• To do:
1. For the passage on Occupy Wall Street below, decide whether each statement agrees with it, answering yes or no and quoting the deciding words: (a) The passage reports that 54 percent of Americans support OWS. (b) The passage holds that the crisis can be solved through the legislative process. (c) The passage calls OWS a one-day affair.
2. In the passage on Occupy Wall Street below, which park is named as a site of the protests?

Public discussion of the Wall Street protests has focused on the movement’s indictment of the economic elite, but Occupy Wall Street marks an equally profound critique of the country’s political system. As the weeks tick by, the protests at Zuccotti Park and across the nation are driving home this profound realization: this is a fight that can’t be won by voting. The crisis that most fundamentally shapes our lives cannot be solved through the legislative process. This is not because the agenda is unpopular—54 percent of Americans support OWS, with only 23 percent opposed—but because the system is corrupted beyond repair. This slowly dawning realization is both invigorating—an invitation to engage in the kind of bold, blue-sky strategic thinking that leftists have not entertained for decades—and disturbing, a harbinger of just how nasty the future may get.
What makes OWS different from the mass marches against the Iraq War or at the 2004 GOP convention is not just that it’s an ongoing occupation rather than a one-day affair. It’s that this protest is not, at its core, voicing an appeal to lawmakers.

• Entries provided:

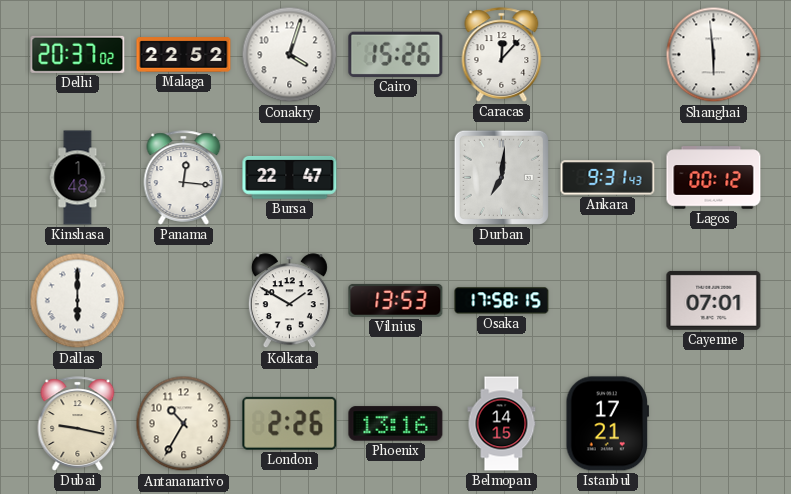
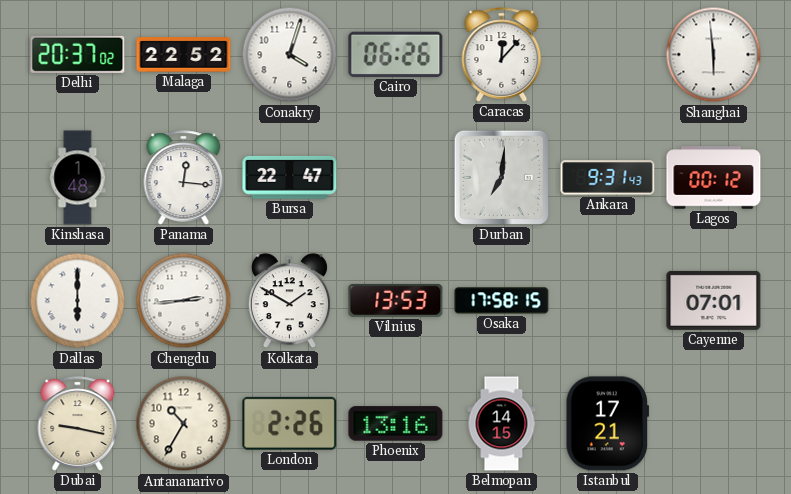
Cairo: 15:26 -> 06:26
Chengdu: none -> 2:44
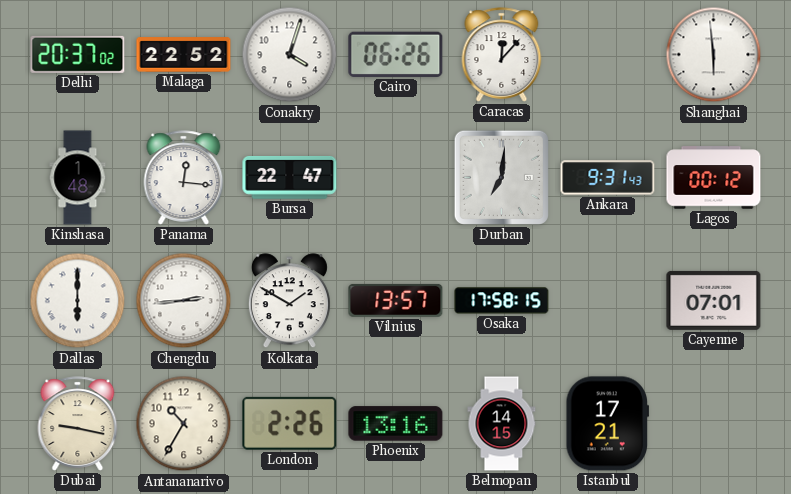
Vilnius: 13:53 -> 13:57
* * *
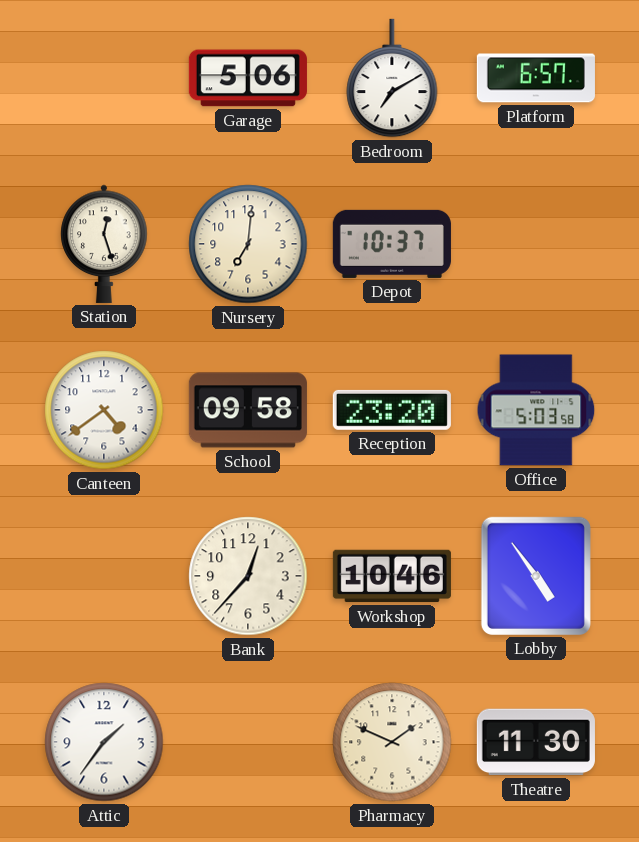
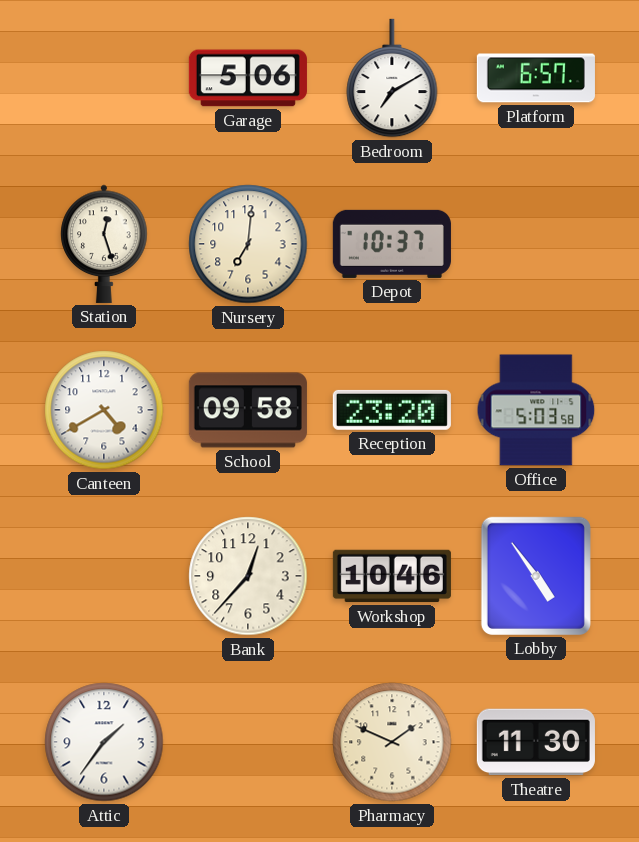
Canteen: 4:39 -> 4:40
* * *
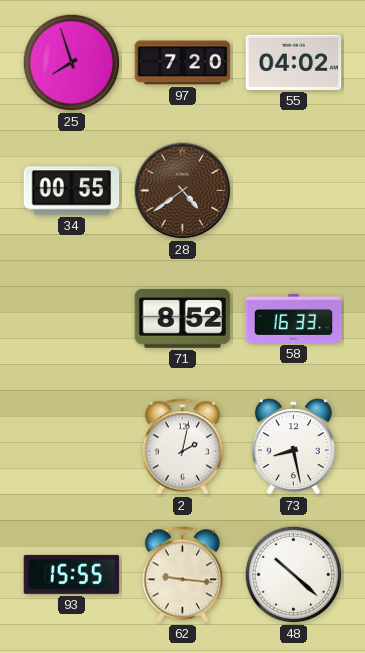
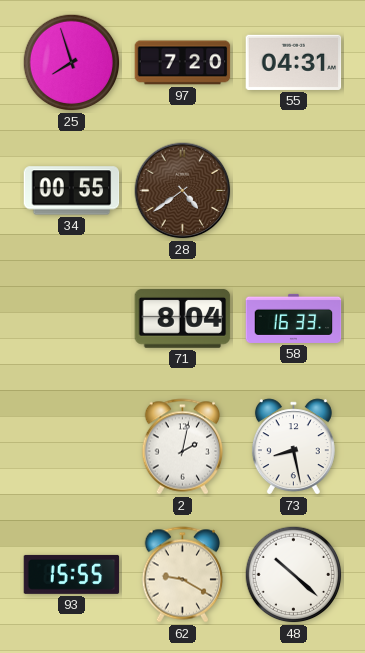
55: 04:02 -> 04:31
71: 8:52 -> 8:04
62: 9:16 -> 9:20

• Responses:
1.
(a) Yes: "54 percent of Americans support OWS, with only 23 percent opposed"
(b) No: "The crisis that most fundamentally shapes our lives cannot be solved through the legislative process."
(c) No: "it’s an ongoing occupation rather than a one-day affair"

2. Zuccotti Park